From: Dmitry A. Kazakov on 8 Aug 2008 09:32 On Fri, 08 Aug 2008 13:15:00 GMT, Jeffrey Creem wrote: > It is also fair to say that the vast majority of the > programmers/software engineers in the world do a pretty lousy job of > even using the features they have been given. Putting in a lot of effort > into some fancy feature that no one uses when that same effort could be > used to improve reliability, or efficiency, or the IDE, or standard > libraries is an important consideration. This is true in general, but IMO wrong for arrays. I believe that the underlying concepts of matrix and index are simpler than the partial implementation provided by Ada. Restrictions put on slices, and built-in ranges impose artificial constraints and require additional efforts from the layman programmer. Far more important is that this had a huge impact on the design of the standard container library, making it sufficiently harder to use than it could be, if there were provided container views in terms of matrices and indices. The container library is intended for *daily* use. -- Regards, Dmitry A. Kazakov http://www.dmitry-kazakov.de
From: Georg Bauhaus on 8 Aug 2008 10:11 Dmitry A. Kazakov schrieb: > On Fri, 08 Aug 2008 13:35:04 +0200, Georg Bauhaus wrote: >> Ada is a systems programming language. > What?! Ada is a universal purpose language. Assembly language is universal, too, as are Lisp and Prolog with FFI, and so on. This notion of "purpose" is not very specific. Let me put is this way: Ada has to be especially good at systems programming, hence it has to be fairly low level. > But an efficient or hardware-close implementation was certainly not the > concern of the Ada.Numerics.Generic_Real_Arrays design. Otherwise it would > not use functions at all. What hardware? Assume data flow hardware, and assume a way to put the function result in the input box of the next processing unit. What now? >> I'd suggest that you seriously consider prototyping >> your algorithms using one of the fine PLs that do have the >> required mathematical stuff built in. > > Really? 90% of numeric libraries and applications is written in FORTRAN. Only a fraction of the tabular arrays of numbers is input to procedures of challenging numeric libraries.

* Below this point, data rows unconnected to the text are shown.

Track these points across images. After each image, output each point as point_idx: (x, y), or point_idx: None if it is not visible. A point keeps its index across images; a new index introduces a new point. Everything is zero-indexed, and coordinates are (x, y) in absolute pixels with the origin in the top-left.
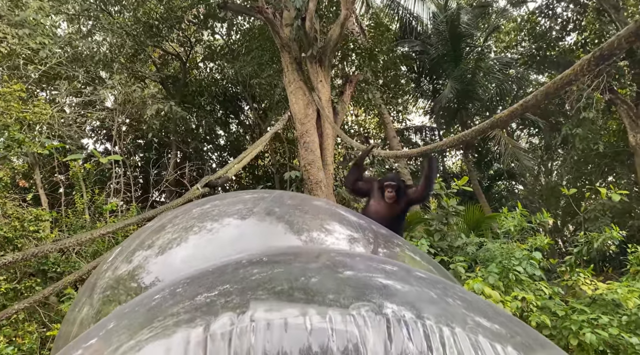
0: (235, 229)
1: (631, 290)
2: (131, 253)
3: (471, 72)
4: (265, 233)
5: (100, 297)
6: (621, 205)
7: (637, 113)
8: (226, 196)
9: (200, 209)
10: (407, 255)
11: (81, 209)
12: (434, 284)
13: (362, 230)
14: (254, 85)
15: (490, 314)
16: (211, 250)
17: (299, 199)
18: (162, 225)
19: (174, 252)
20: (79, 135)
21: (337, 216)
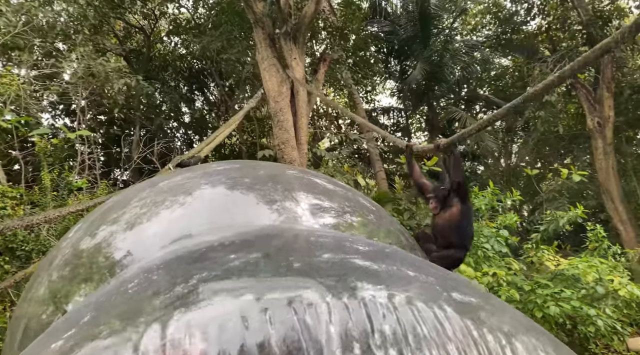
0: (205, 204)
1: (590, 266)
2: (94, 229)
3: (439, 54)
4: (236, 207)
5: (58, 276)
6: (577, 186)
7: (595, 97)
8: (195, 169)
9: (168, 183)
10: (383, 227)
11: (47, 186)
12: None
13: (335, 199)
14: (221, 61)
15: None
16: (179, 228)
17: (271, 168)
18: (128, 199)
19: (139, 227)
20: (39, 109)
21: (312, 186)
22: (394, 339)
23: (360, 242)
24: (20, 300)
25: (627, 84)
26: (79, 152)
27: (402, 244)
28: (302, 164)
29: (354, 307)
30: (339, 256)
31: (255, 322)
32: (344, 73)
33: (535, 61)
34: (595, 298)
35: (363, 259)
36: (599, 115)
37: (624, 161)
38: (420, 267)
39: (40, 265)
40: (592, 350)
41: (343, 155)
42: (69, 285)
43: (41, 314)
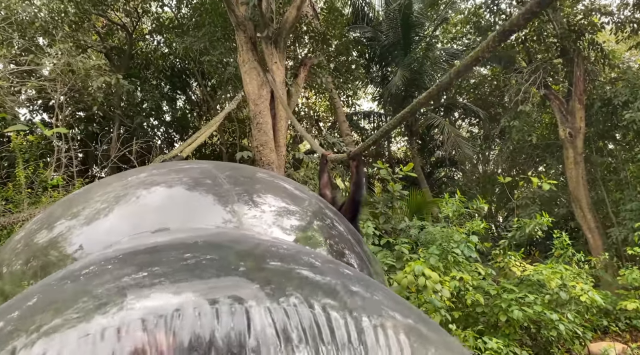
0: (163, 201)
1: (554, 272)
2: (53, 221)
3: (419, 61)
4: (194, 207)
5: (7, 270)
6: (549, 194)
7: (567, 108)
8: (164, 166)
9: (135, 178)
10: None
11: (22, 182)
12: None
13: (299, 205)
14: (204, 61)
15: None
16: (132, 225)
17: (237, 169)
18: (91, 191)
19: (99, 222)
20: (16, 105)
21: (277, 190)
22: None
23: (316, 256)
24: None
25: (598, 97)
26: (55, 149)
27: (355, 251)
28: (280, 166)
29: (276, 310)
30: (288, 266)
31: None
32: (325, 77)
33: (512, 71)
34: (559, 303)
35: (311, 271)
36: (571, 125)
37: (594, 171)
38: (369, 285)
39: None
40: (555, 353)
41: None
42: (18, 278)
43: None
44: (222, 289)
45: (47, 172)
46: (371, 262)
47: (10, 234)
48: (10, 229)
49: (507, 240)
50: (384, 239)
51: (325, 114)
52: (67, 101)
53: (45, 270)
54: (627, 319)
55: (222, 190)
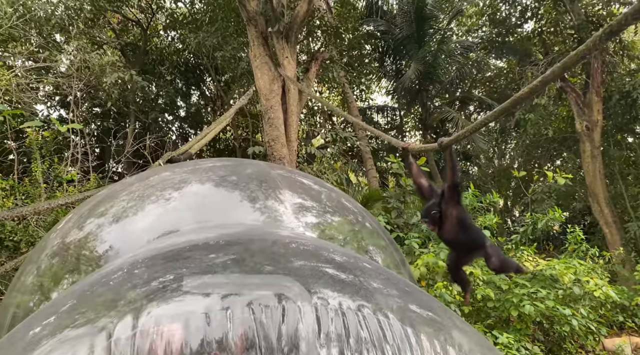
0: (193, 200)
1: (567, 267)
2: (82, 221)
3: (433, 54)
4: (220, 206)
5: (46, 266)
6: (565, 188)
7: (584, 101)
8: (185, 165)
9: (158, 177)
10: (364, 229)
11: (38, 177)
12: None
13: (321, 201)
14: (217, 57)
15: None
16: (165, 223)
17: (257, 166)
18: (116, 192)
19: (126, 221)
20: (33, 101)
21: (298, 186)
22: (337, 340)
23: (338, 252)
24: (8, 290)
25: (616, 89)
26: (71, 144)
27: (380, 246)
28: (291, 161)
29: (307, 311)
30: (312, 264)
31: (216, 319)
32: (337, 72)
33: (528, 64)
34: (572, 298)
35: (335, 269)
36: (588, 118)
37: (612, 165)
38: (389, 281)
39: (30, 256)
40: (568, 349)
41: (335, 153)
42: (56, 276)
43: (28, 303)
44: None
45: (62, 167)
46: (397, 251)
47: (27, 228)
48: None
49: (520, 234)
50: (395, 233)
51: (339, 109)
52: (83, 97)
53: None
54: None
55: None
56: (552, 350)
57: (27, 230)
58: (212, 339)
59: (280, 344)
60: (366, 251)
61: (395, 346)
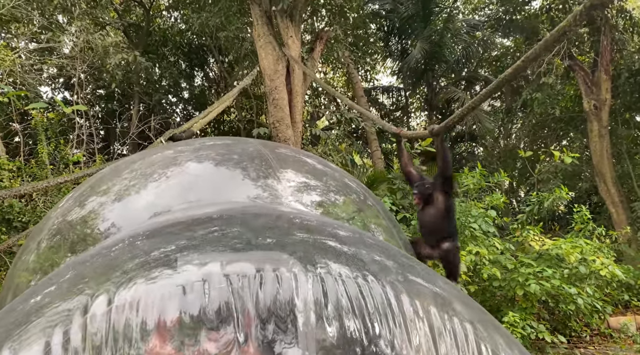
0: (192, 178)
1: (574, 246)
2: (83, 198)
3: (439, 33)
4: (222, 183)
5: (48, 242)
6: (572, 168)
7: (592, 80)
8: (189, 142)
9: (161, 155)
10: (368, 208)
11: (45, 159)
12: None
13: (324, 180)
14: (221, 37)
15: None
16: (166, 200)
17: (261, 145)
18: (118, 170)
19: (129, 199)
20: (37, 83)
21: (301, 165)
22: (344, 309)
23: (340, 227)
24: (11, 267)
25: (626, 67)
26: (76, 126)
27: (383, 226)
28: (296, 142)
29: (311, 280)
30: (314, 237)
31: (196, 292)
32: (341, 52)
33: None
34: (578, 278)
35: (337, 242)
36: (596, 97)
37: (619, 144)
38: (390, 254)
39: (31, 234)
40: (573, 327)
41: (340, 135)
42: (57, 253)
43: (30, 279)
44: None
45: (67, 149)
46: (399, 232)
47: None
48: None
49: (526, 214)
50: (401, 214)
51: (343, 89)
52: (87, 79)
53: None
54: None
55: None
56: (557, 328)
57: (35, 211)
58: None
59: (268, 313)
60: (369, 230)
61: (401, 316)
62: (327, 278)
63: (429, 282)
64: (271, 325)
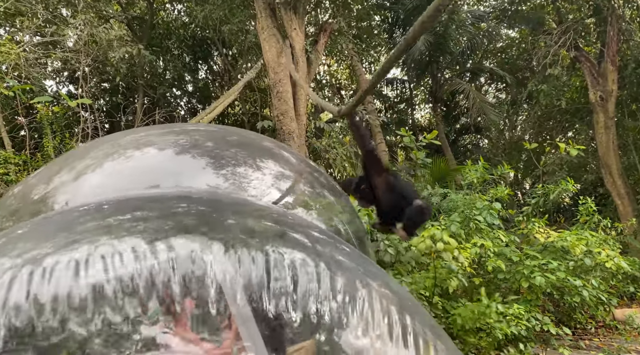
0: (154, 162)
1: (579, 238)
2: (50, 175)
3: (444, 24)
4: (183, 169)
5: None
6: (577, 159)
7: (599, 71)
8: (161, 127)
9: (131, 137)
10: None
11: (50, 153)
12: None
13: (285, 169)
14: (225, 30)
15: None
16: (122, 182)
17: (242, 136)
18: (88, 148)
19: (86, 178)
20: (42, 76)
21: (274, 157)
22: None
23: (294, 218)
24: None
25: (632, 58)
26: (81, 119)
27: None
28: (300, 135)
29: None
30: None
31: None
32: (345, 44)
33: (541, 33)
34: (584, 270)
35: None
36: (602, 89)
37: (625, 135)
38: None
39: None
40: (578, 319)
41: (344, 127)
42: (7, 223)
43: None
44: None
45: (73, 142)
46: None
47: None
48: None
49: (531, 206)
50: None
51: (347, 82)
52: (91, 72)
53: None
54: None
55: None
56: (562, 320)
57: None
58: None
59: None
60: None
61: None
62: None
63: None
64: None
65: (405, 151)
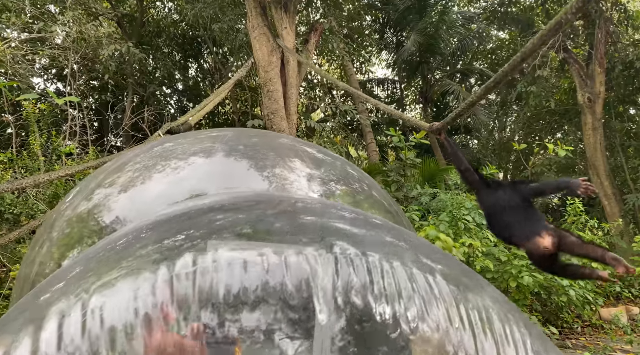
0: (199, 169)
1: None
2: (91, 192)
3: (435, 25)
4: (228, 173)
5: (60, 236)
6: (566, 161)
7: (587, 73)
8: (188, 135)
9: (162, 148)
10: (369, 197)
11: (37, 151)
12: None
13: (324, 169)
14: (215, 29)
15: (429, 253)
16: (173, 191)
17: (263, 135)
18: (123, 163)
19: (135, 191)
20: (29, 73)
21: (303, 155)
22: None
23: (346, 210)
24: (23, 261)
25: (620, 60)
26: (69, 117)
27: (386, 211)
28: (291, 134)
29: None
30: (324, 220)
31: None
32: (337, 44)
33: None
34: None
35: (346, 224)
36: (590, 90)
37: (613, 137)
38: (401, 235)
39: (42, 228)
40: (565, 319)
41: (335, 127)
42: (69, 245)
43: (43, 272)
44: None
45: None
46: (402, 219)
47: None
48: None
49: None
50: None
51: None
52: (80, 70)
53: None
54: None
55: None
56: (549, 320)
57: (27, 204)
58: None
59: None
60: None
61: (421, 296)
62: (342, 260)
63: (437, 259)
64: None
65: (395, 151)
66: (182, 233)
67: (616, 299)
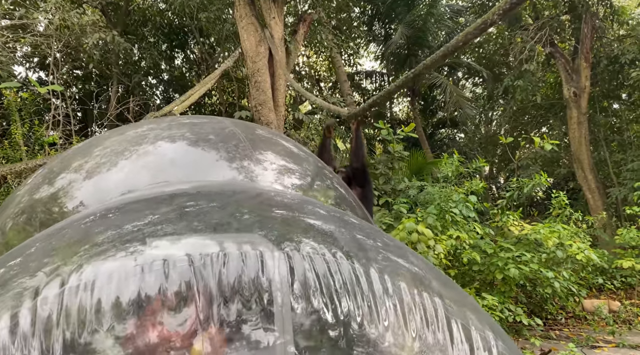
0: (167, 156)
1: (551, 231)
2: (54, 175)
3: (423, 18)
4: (198, 161)
5: (14, 221)
6: (551, 154)
7: (573, 67)
8: (164, 120)
9: (134, 132)
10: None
11: (19, 140)
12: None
13: (300, 164)
14: (202, 18)
15: (397, 253)
16: (139, 178)
17: (241, 126)
18: (91, 146)
19: (99, 177)
20: (10, 61)
21: (280, 148)
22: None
23: (318, 205)
24: None
25: (605, 55)
26: (52, 106)
27: (351, 207)
28: (279, 126)
29: (292, 258)
30: (291, 214)
31: (156, 272)
32: (325, 35)
33: (518, 29)
34: (555, 262)
35: (315, 219)
36: (576, 85)
37: (597, 131)
38: (371, 234)
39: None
40: (549, 310)
41: (323, 119)
42: (24, 232)
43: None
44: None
45: (42, 130)
46: (368, 218)
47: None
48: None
49: (506, 200)
50: (383, 199)
51: (326, 74)
52: (63, 59)
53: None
54: (622, 277)
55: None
56: (533, 311)
57: (8, 194)
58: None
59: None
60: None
61: (370, 294)
62: (295, 256)
63: (403, 259)
64: (235, 305)
65: (383, 144)
66: (126, 226)
67: (598, 291)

I'll even guess that a larger fraction of matrices in lots of Ada programs are 3x3, maybe 4x4. > Do > you think they have prototyped them in 60's? [The libraries, or the algorithms? The latter, yes; APL is about that old.] I don't see how prototyping a hypertext graph algorithm requires a maximally efficient implementation of matrix computations. A production system may require increased efficiency. At that stage you have to pay attention to the tiny bits, possibly redesigning the algorithm. (If I could have stopped at simple recursive functions when writing the program below it would have been a trivial exercise. :) Georg Bauhaus Y A Time Drain http://www.9toX.de
From: Dmitry A. Kazakov on 8 Aug 2008 10:36
On Fri, 08 Aug 2008 16:11:57 +0200, Georg Bauhaus wrote: > Dmitry A. Kazakov schrieb: >> On Fri, 08 Aug 2008 13:35:04 +0200, Georg Bauhaus wrote: > >>> Ada is a systems programming language. > >> What?! Ada is a universal purpose language. > > Assembly language is universal, It is Turing complete. > too, as are Lisp and Prolog with FFI, > and so on. They are not. Lisp is a list-oriented language, Prolog is a logical inference language. > This notion of "purpose" is not very specific. > Let me put is this way: Ada has to be especially good at > systems programming, hence it has to be fairly low level. Wrong. Where that follows from? Systems programming need not to be low-level. It has to have abstractions close to ones typical for "systems." There is no obvious connection between these. For example, Ada offers the notion of protected action in order represent a systems-domain specific concept of interrupt. It is a fairly high-level abstraction. >> But an efficient or hardware-close implementation was certainly not the >> concern of the Ada.Numerics.Generic_Real_Arrays design. Otherwise it would >> not use functions at all. > > What hardware? Vector processors. > Assume data flow hardware, and assume a way > to put the function result in the input box of the next processing unit. > What now? Nothing, Ada.Numerics.Generic_Real_Arrays was not designed in order to support this hardware. Which is the point. Ada is not low-level, and its design goals are not focused solely on efficiency, but on usability, portability and maintainability. > I don't see how prototyping a hypertext graph algorithm > requires a maximally efficient implementation of matrix > computations. Because of the problem size. Incidence matrices grow as O(n**2), i.e. extremely fast. > A production system may require increased > efficiency. At that stage you have to pay attention to > the tiny bits, possibly redesigning the algorithm. So, what was prototyped then? Numerics is all about algorithms. Changing matrix representation has a huge impact on the implementation of the operations. Technically it means that you have to re-write everything. This BTW is exactly the problem OP has. He has "prototyped" the thing using Ada.Numerics.Generic_Real_Arrays. Now, he faces the problem that the prototype does not scale due to stack overflow. The consequence is a need in full redesign. Ergo, prototyping was time wasting. -- Regards, Dmitry A. Kazakov http://www.dmitry-kazakov.de |